I have been overwhelmed by the scale of the challenges people here face, and by their willingness to get involved as volunteers to try to do something about it, even when some of their neighbours might initially be reluctant to help. It really puts our efforts to remember to turn off the lights when we leave a room, to shame!
Anyway, it’s now gone 10pm and I have another early morning tomorrow. We’re off to visit some of the Mount Kenya East Pilot Project community groups and then back to Nairobi before heading to Tanzania over the weekend.
February 5th
Today was a great day. The Mount Kenya East Pilot Project has managed to mobilise so many community groups on a range of environmental issues from water use to deforestation, as well as helping people with income diversification, since much of the environmental destruction locally is caused by poverty, e.g. people taking trees from the forest for timber because their farms aren’t producing enough to support them.
We had a really informative discussion with some of the people responsible for advising the local community groups in which they explained how they set up these self-help community groups and get them to start to take responsibility for whatever the resource is e.g. forest or a water source such as a spring or river. They give them training that enables them to manage finances and conflict resolution as well as technical advice. As the groups grow, we were told that many of them would benefit from registering as co-operatives as it would give them the ability to sue anyone misusing the resource or to buy property e.g. a piece of land from which they could run a tree nursery. Unfortunately, many of the communities are very suspicious of co-ops because so many of the traditional tea and coffee co-ops have become corrupt and they think that the same will happen to them. I can certainly see an opportunity for some co-op training to explain to them that a co-op is their own organisation so it will only become corrupt if they let it, and to give them the skills to prevent it from going down that path.

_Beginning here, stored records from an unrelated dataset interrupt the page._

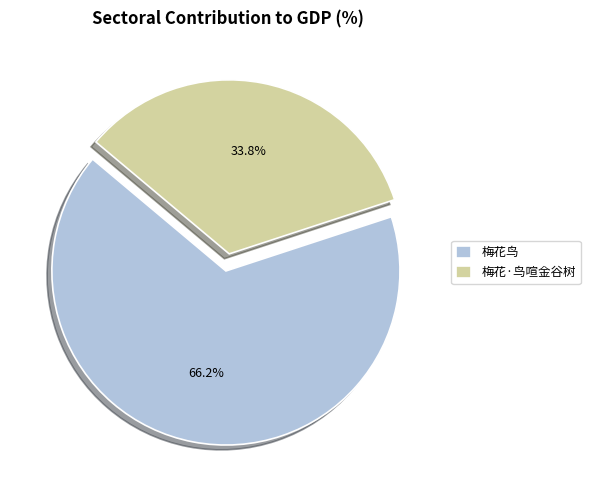

Combined, do 梅花·鸟喧金谷树 and 梅花鸟 account for over 50%?

Yes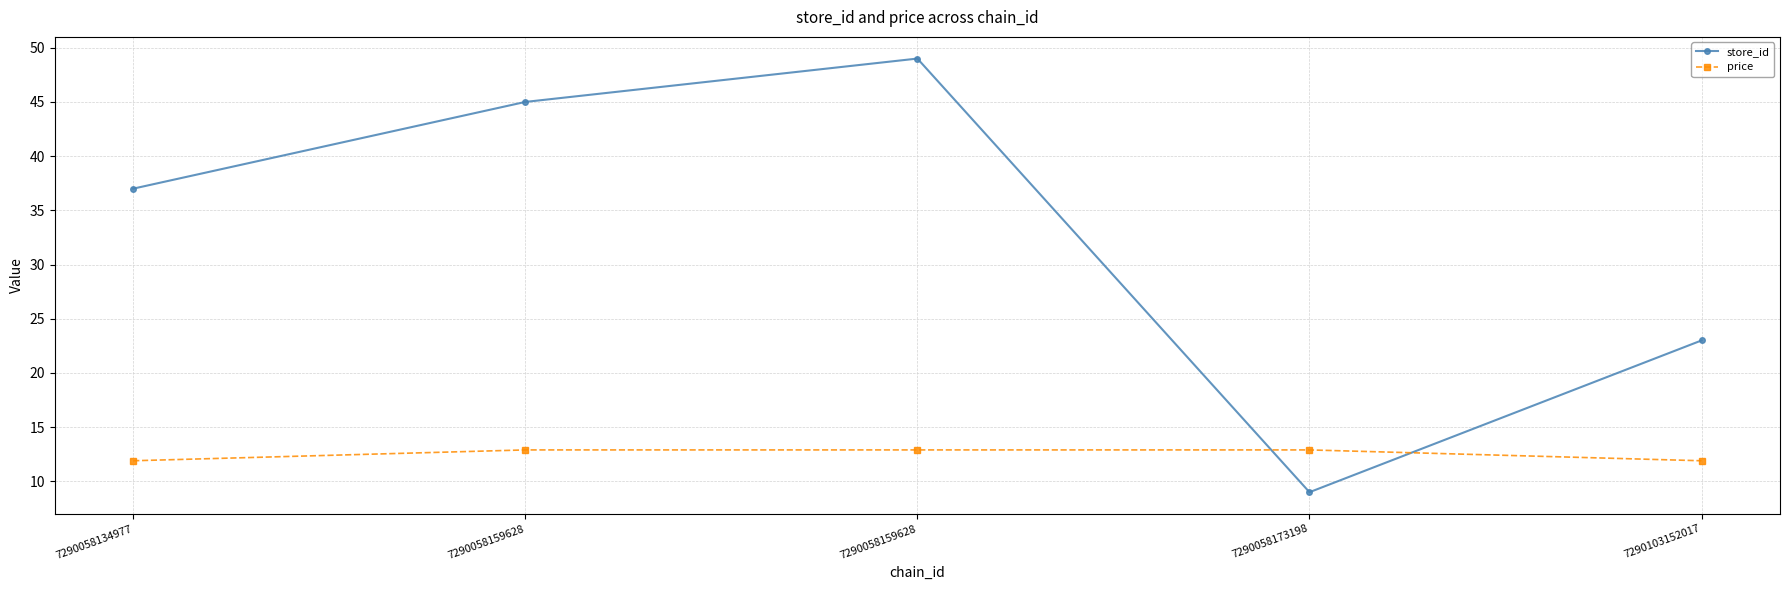

How many lines are shown in the chart?

2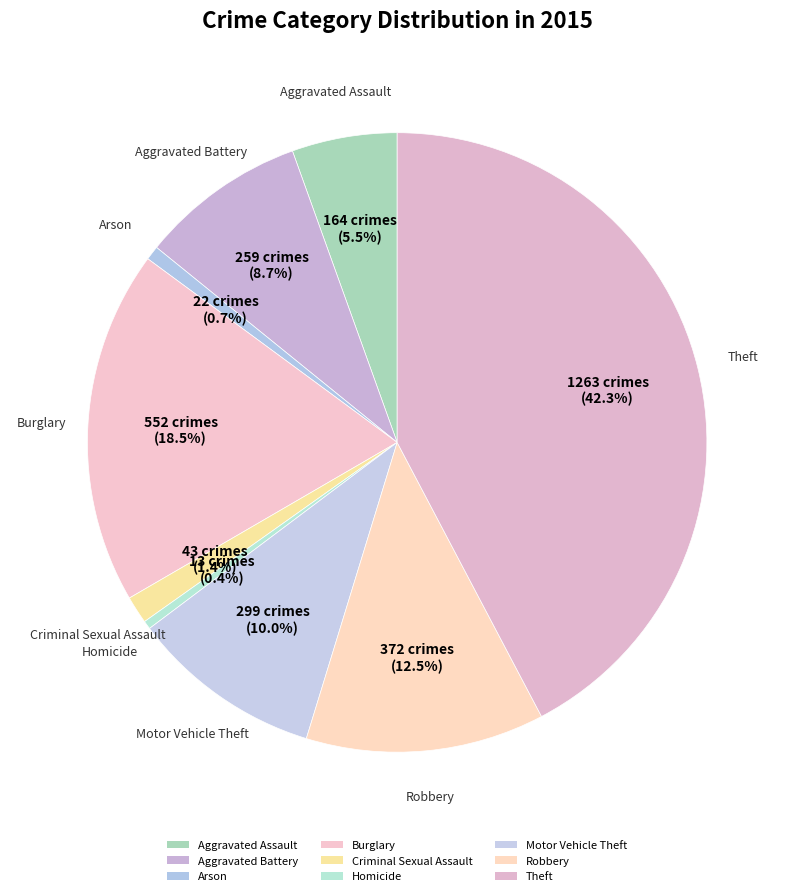

To the nearest percent, what percentage of the pie is Theft?

42%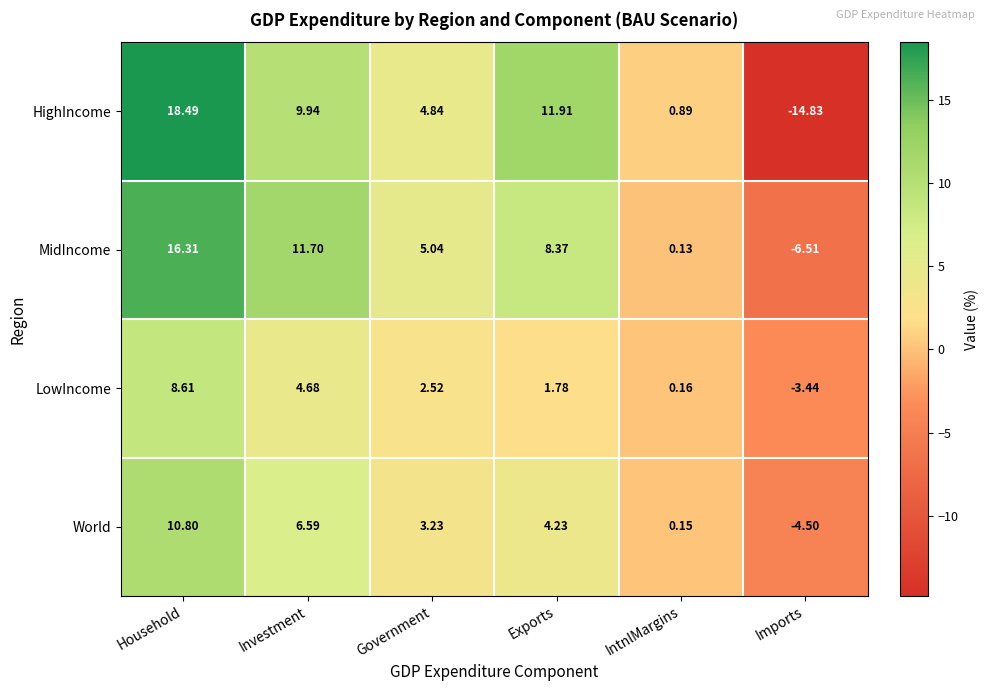

Rank the categories by MidIncome value from lowest to highest.

Imports, IntnlMargins, Government, Exports, Investment, Household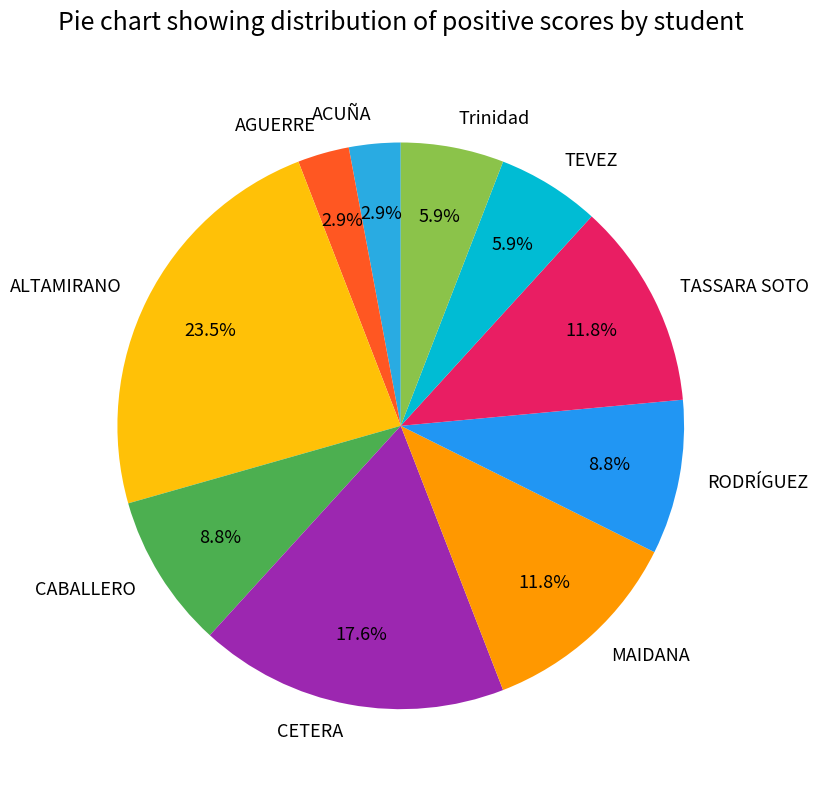

Which category has the biggest portion of the pie?

ALTAMIRANO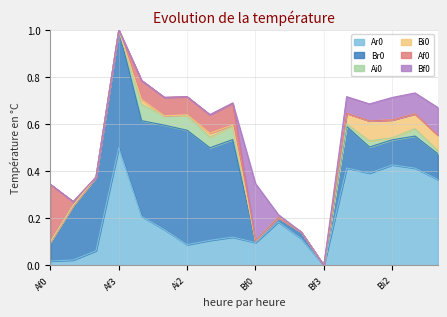

Reading left to right, extract all data points from this chart.

Ar0: 0.0	0.0	0.1	0.5	0.2	0.2	0.1	0.1	0.1	0.1	0.2	0.1	0.0	0.4	0.4	0.4	0.4	0.4
Br0: 0.1	0.2	0.3	0.5	0.4	0.4	0.5	0.4	0.4	0.0	0.0	0.0	0.0	0.2	0.1	0.1	0.1	0.1
Ai0: 0.0	0.0	0.0	0.0	0.1	0.0	0.1	0.0	0.1	0.0	0.0	0.0	0.0	0.0	0.0	0.0	0.0	0.0
Bi0: 0.0	0.0	0.0	0.0	0.0	0.0	0.0	0.0	0.0	0.0	0.0	0.0	0.0	0.0	0.1	0.1	0.1	0.1
Af0: 0.2	0.0	0.0	0.0	0.1	0.1	0.1	0.1	0.1	0.0	0.0	0.0	0.0	0.0	0.0	0.0	0.0	0.0
Bf0: 0.0	0.0	0.0	0.0	0.0	0.0	0.0	0.0	0.0	0.2	0.0	0.0	0.0	0.1	0.1	0.1	0.1	0.1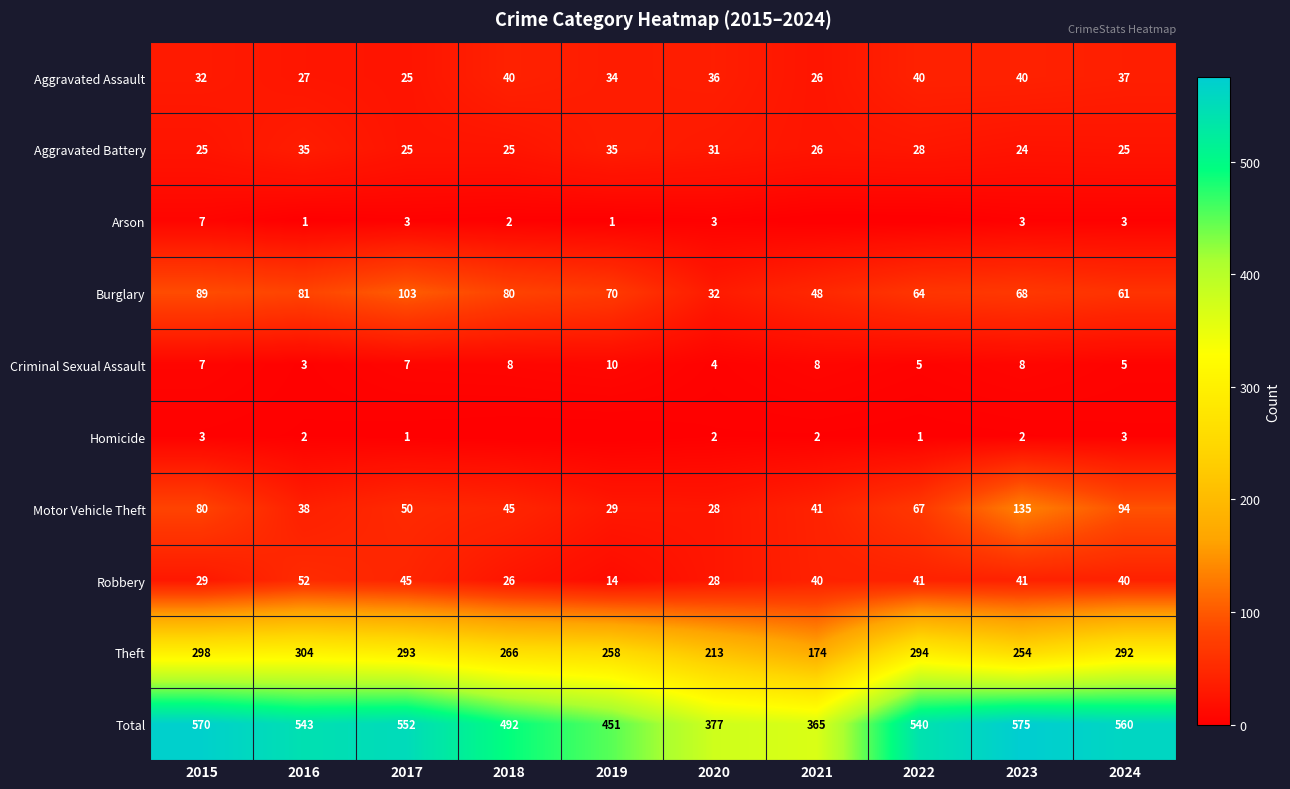

At which category does the chart reach its peak across all series?

2023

In the afternoon we were taken to meet a Forestry Community Based Organisation and a Water Users Group. The former had faced some challenges around agreeing how best to go about reforesting an area of degraded forest and hadn’t got the funding they’d hoped for so seemed a bit dejected. The Water Users Group on the other hand were buzzing with ideas and energy. MKEPP had given them technical assistance as long as they provided the man power, to turn a local water spring into a structure with a couple of taps so they could access clean water from it instead of having to use cups to collect the water from the ground.
They didn’t stop there though. They went on to save enough money to build a big fish pond so they can get income from selling the fish. They have now started saving as a group to raise enough money to treat and bottle the water from the spring so they can sell it and earn money that way as well. They’ve also set up a tree nursery and are busy trying to replace many of the trees that have been chopped down over the years for firewood. Although they also reported that the rains were unreliable and they faced a lot of challenges, they also said that since they started these projects, things had started to improve, all be it slowly, and they had lots of energy and enthusiasm for the things they wanted to do in the future.